Supplied entries -
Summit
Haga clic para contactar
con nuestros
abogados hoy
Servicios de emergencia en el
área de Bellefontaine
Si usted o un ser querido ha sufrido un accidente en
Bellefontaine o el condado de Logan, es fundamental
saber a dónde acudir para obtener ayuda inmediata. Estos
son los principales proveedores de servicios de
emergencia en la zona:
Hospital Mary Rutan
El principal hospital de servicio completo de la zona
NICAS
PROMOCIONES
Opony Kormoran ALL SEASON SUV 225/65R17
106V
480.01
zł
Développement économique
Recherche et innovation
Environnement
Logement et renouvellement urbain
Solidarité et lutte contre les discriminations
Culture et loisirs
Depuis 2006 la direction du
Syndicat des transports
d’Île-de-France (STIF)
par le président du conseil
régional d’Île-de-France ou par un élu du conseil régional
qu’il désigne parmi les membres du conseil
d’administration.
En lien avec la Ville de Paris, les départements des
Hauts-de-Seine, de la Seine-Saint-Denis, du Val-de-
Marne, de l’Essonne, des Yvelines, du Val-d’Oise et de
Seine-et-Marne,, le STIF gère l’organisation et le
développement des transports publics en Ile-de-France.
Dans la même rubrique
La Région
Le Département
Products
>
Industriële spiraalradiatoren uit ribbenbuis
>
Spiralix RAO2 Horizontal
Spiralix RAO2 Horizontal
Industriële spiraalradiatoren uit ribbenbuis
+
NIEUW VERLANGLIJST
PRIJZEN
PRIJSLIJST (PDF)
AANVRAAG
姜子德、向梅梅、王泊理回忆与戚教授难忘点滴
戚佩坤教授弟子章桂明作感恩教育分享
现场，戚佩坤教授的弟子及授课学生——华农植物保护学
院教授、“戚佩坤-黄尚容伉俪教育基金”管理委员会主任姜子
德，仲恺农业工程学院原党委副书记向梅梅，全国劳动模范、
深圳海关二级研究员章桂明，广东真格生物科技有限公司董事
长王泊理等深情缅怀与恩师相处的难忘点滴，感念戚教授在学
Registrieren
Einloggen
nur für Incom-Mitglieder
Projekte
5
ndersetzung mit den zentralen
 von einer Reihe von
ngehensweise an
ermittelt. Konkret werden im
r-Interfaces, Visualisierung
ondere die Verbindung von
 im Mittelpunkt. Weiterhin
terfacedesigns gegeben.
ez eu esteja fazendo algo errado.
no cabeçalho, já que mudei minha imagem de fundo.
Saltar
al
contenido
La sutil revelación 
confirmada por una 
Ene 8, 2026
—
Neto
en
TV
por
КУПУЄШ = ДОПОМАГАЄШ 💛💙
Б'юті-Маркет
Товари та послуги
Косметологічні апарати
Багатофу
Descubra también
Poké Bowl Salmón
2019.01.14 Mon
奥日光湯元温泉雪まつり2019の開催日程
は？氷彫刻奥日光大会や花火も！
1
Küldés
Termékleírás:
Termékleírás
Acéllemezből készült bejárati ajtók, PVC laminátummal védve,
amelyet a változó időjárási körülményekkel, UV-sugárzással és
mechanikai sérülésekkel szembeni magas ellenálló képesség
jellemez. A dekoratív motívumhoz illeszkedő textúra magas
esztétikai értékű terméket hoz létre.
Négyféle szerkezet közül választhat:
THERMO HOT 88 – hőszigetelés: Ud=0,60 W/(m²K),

What is required -
The result should be every line of the material that contains the word "emergencia", so copy those lines.

Exercise answer -
Servicios de emergencia en el
emergencia en la zona:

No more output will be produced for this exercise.